Stored data
──────────

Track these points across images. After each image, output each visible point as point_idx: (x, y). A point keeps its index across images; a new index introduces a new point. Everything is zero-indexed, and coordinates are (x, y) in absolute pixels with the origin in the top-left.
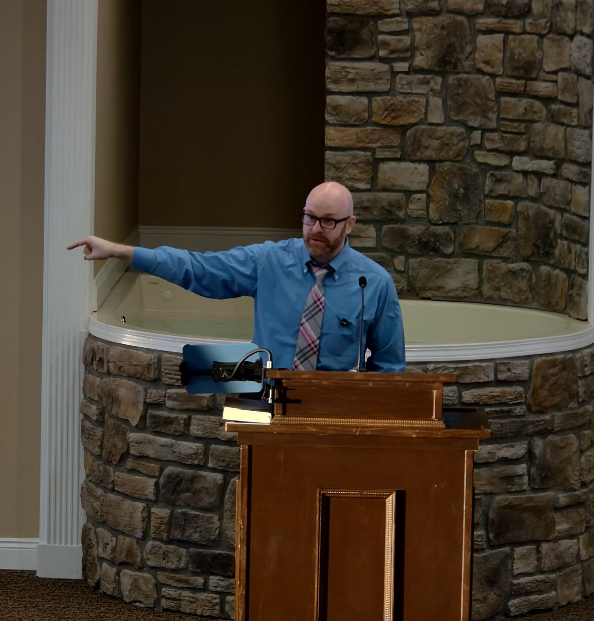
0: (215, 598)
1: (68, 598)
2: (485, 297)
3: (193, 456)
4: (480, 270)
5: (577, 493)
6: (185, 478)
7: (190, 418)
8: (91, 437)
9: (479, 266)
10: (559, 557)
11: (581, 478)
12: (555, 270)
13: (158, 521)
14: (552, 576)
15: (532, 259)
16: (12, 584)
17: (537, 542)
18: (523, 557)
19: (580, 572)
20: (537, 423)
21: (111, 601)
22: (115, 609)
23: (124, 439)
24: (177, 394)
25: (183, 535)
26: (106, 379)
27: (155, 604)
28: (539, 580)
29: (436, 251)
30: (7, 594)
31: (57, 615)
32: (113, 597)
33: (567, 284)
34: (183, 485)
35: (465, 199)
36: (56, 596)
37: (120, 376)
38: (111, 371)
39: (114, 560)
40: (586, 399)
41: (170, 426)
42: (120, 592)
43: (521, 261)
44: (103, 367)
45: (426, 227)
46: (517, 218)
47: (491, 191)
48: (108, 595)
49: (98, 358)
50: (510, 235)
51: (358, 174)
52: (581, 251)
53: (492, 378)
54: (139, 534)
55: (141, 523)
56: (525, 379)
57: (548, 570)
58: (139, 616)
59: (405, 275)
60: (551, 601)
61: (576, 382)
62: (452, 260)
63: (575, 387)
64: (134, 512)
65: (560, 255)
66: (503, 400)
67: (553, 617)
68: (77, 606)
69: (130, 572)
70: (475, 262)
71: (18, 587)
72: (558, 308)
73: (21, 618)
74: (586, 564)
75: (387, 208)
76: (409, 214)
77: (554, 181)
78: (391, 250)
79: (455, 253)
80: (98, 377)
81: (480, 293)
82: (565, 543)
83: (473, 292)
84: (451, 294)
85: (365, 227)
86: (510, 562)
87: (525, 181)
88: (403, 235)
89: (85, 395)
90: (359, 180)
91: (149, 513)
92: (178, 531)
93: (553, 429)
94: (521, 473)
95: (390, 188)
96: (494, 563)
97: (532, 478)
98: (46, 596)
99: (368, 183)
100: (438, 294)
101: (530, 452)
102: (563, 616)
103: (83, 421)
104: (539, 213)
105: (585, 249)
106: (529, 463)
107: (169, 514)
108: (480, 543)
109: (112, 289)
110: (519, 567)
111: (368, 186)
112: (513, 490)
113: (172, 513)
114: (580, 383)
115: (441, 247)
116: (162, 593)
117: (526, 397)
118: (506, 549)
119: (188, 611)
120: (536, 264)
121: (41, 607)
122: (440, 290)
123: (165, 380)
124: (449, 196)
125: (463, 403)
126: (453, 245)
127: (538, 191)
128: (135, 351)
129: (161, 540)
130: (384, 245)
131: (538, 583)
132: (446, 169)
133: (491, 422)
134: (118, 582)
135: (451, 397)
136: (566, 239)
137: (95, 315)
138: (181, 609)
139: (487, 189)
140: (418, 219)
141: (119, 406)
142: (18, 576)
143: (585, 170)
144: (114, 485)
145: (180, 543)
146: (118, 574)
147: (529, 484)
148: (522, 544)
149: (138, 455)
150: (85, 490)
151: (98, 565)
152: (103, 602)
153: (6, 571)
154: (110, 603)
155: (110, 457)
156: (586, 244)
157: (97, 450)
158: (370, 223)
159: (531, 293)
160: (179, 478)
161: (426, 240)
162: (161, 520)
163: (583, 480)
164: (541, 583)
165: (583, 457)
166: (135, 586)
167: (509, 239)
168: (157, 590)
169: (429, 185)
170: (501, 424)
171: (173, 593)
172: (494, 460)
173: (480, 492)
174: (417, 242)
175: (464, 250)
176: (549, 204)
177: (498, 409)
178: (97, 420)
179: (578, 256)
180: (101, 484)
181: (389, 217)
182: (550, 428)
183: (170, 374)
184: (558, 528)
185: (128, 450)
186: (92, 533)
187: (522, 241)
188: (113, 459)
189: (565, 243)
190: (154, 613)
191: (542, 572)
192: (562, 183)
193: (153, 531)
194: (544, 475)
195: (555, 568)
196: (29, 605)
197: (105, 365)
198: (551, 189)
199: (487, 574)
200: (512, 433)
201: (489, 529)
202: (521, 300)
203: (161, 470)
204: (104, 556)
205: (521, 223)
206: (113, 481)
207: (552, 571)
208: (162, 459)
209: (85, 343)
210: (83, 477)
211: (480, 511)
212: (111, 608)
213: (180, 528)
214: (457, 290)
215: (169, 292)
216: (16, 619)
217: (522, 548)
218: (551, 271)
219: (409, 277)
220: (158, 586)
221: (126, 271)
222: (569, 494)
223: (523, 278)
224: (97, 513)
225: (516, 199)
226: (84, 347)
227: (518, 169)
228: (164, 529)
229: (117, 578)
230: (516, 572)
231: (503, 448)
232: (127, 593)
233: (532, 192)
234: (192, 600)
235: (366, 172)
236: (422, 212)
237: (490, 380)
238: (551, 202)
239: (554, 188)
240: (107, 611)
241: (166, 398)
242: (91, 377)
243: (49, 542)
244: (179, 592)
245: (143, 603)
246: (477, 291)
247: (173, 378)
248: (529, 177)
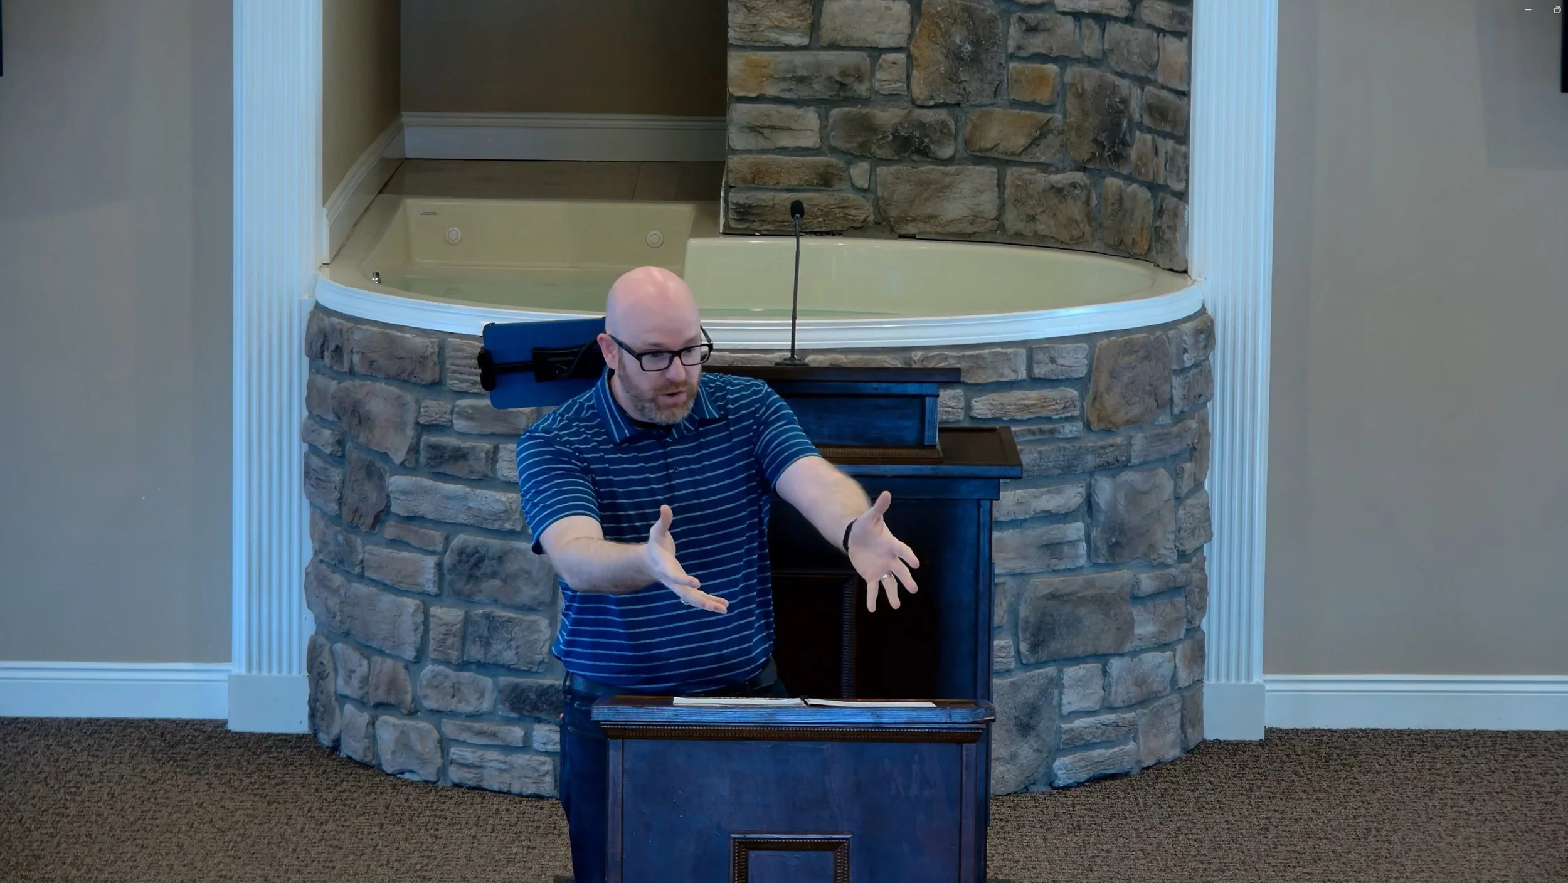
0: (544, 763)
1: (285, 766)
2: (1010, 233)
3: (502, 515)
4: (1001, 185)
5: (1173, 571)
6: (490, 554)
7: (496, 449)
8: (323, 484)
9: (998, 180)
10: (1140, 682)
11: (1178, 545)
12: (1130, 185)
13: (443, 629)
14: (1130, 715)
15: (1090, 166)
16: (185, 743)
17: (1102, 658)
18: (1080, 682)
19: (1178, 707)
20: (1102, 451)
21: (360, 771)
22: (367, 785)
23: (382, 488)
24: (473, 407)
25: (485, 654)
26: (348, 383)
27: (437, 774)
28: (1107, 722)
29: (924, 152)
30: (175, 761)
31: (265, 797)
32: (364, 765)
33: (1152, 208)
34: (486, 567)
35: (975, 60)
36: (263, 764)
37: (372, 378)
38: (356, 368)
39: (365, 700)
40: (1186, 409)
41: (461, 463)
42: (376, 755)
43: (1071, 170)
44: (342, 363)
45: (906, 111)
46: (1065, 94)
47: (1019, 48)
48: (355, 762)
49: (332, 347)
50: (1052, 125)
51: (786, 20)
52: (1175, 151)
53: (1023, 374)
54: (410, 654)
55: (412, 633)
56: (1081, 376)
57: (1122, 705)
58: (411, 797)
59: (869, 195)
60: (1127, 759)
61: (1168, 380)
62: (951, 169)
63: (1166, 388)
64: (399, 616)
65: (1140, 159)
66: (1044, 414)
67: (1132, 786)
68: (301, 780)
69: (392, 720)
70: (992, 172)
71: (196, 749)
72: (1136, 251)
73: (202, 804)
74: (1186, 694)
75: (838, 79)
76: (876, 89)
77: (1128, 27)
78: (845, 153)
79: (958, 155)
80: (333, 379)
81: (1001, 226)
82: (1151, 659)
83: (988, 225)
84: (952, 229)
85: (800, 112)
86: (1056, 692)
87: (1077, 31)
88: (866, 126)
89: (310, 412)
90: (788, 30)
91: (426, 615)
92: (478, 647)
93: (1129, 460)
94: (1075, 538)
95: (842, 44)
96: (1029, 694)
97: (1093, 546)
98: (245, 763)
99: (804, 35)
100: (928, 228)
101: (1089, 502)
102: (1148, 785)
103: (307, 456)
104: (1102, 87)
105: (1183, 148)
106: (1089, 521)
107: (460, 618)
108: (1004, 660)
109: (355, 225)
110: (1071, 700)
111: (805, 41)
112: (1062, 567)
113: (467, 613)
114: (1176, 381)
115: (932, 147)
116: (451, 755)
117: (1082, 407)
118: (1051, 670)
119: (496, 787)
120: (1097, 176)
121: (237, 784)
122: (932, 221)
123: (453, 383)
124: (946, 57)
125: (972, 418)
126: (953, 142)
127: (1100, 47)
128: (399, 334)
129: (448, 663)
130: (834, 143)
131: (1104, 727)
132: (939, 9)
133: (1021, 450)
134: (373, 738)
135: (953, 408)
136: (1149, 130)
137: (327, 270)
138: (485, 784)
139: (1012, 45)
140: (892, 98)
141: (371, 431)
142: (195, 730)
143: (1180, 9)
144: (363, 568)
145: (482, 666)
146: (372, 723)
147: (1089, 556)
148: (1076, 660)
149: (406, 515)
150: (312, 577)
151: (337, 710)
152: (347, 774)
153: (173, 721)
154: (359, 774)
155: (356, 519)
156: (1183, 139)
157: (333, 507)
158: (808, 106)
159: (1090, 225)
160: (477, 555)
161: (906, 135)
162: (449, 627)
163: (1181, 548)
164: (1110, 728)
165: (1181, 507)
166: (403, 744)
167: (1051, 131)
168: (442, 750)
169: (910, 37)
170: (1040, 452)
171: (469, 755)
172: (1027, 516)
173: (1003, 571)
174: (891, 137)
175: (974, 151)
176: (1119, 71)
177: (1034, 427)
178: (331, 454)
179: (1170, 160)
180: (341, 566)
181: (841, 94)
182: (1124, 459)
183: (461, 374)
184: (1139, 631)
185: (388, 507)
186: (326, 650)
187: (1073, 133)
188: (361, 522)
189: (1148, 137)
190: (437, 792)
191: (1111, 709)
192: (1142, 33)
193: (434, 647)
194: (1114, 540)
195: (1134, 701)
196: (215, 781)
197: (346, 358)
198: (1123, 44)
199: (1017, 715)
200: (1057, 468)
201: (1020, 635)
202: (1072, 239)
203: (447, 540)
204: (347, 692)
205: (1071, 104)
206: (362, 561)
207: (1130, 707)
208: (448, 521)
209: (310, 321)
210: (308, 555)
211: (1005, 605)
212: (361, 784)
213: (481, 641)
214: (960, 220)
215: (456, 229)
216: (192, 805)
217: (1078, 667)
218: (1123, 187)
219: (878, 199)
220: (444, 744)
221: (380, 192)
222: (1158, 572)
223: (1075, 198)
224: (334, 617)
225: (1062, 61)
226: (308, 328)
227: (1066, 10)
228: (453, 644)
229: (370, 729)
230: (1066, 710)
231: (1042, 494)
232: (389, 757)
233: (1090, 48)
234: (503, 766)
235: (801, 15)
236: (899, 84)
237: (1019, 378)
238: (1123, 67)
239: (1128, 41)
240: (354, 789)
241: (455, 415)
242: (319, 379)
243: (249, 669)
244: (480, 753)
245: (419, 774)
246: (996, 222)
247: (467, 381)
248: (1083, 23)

──────────

Could you write out, exactly as they stand, only the lines above that begin at the line with "59: (405, 275)" and stop after the line with "178: (97, 420)"?

59: (405, 275)
60: (551, 601)
61: (576, 382)
62: (452, 260)
63: (575, 387)
64: (134, 512)
65: (560, 255)
66: (503, 400)
67: (553, 617)
68: (77, 606)
69: (130, 572)
70: (475, 262)
71: (18, 587)
72: (558, 308)
73: (21, 618)
74: (586, 564)
75: (387, 208)
76: (409, 214)
77: (554, 181)
78: (391, 250)
79: (455, 253)
80: (98, 377)
81: (480, 293)
82: (565, 543)
83: (473, 292)
84: (451, 294)
85: (365, 227)
86: (510, 562)
87: (525, 181)
88: (403, 235)
89: (85, 395)
90: (359, 180)
91: (149, 513)
92: (178, 531)
93: (553, 429)
94: (521, 473)
95: (390, 188)
96: (494, 563)
97: (532, 478)
98: (46, 596)
99: (368, 183)
100: (438, 294)
101: (530, 452)
102: (563, 616)
103: (83, 421)
104: (539, 213)
105: (585, 249)
106: (529, 463)
107: (169, 514)
108: (480, 543)
109: (112, 289)
110: (519, 567)
111: (368, 186)
112: (513, 490)
113: (172, 513)
114: (580, 383)
115: (441, 247)
116: (162, 593)
117: (526, 397)
118: (506, 549)
119: (188, 611)
120: (536, 264)
121: (41, 607)
122: (440, 290)
123: (165, 380)
124: (449, 196)
125: (463, 403)
126: (453, 245)
127: (538, 191)
128: (135, 351)
129: (161, 540)
130: (384, 245)
131: (538, 583)
132: (446, 169)
133: (491, 422)
134: (118, 582)
135: (451, 397)
136: (566, 239)
137: (95, 315)
138: (181, 609)
139: (487, 189)
140: (418, 219)
141: (119, 406)
142: (18, 576)
143: (585, 170)
144: (114, 485)
145: (180, 543)
146: (118, 574)
147: (529, 484)
148: (522, 544)
149: (138, 455)
150: (85, 490)
151: (98, 565)
152: (103, 602)
153: (6, 571)
154: (110, 603)
155: (110, 457)
156: (586, 244)
157: (97, 450)
158: (370, 223)
159: (531, 293)
160: (179, 478)
161: (426, 240)
162: (161, 520)
163: (583, 480)
164: (541, 583)
165: (583, 457)
166: (135, 586)
167: (509, 239)
168: (157, 590)
169: (429, 185)
170: (501, 424)
171: (173, 593)
172: (494, 460)
173: (480, 492)
174: (417, 242)
175: (464, 250)
176: (549, 204)
177: (498, 409)
178: (97, 420)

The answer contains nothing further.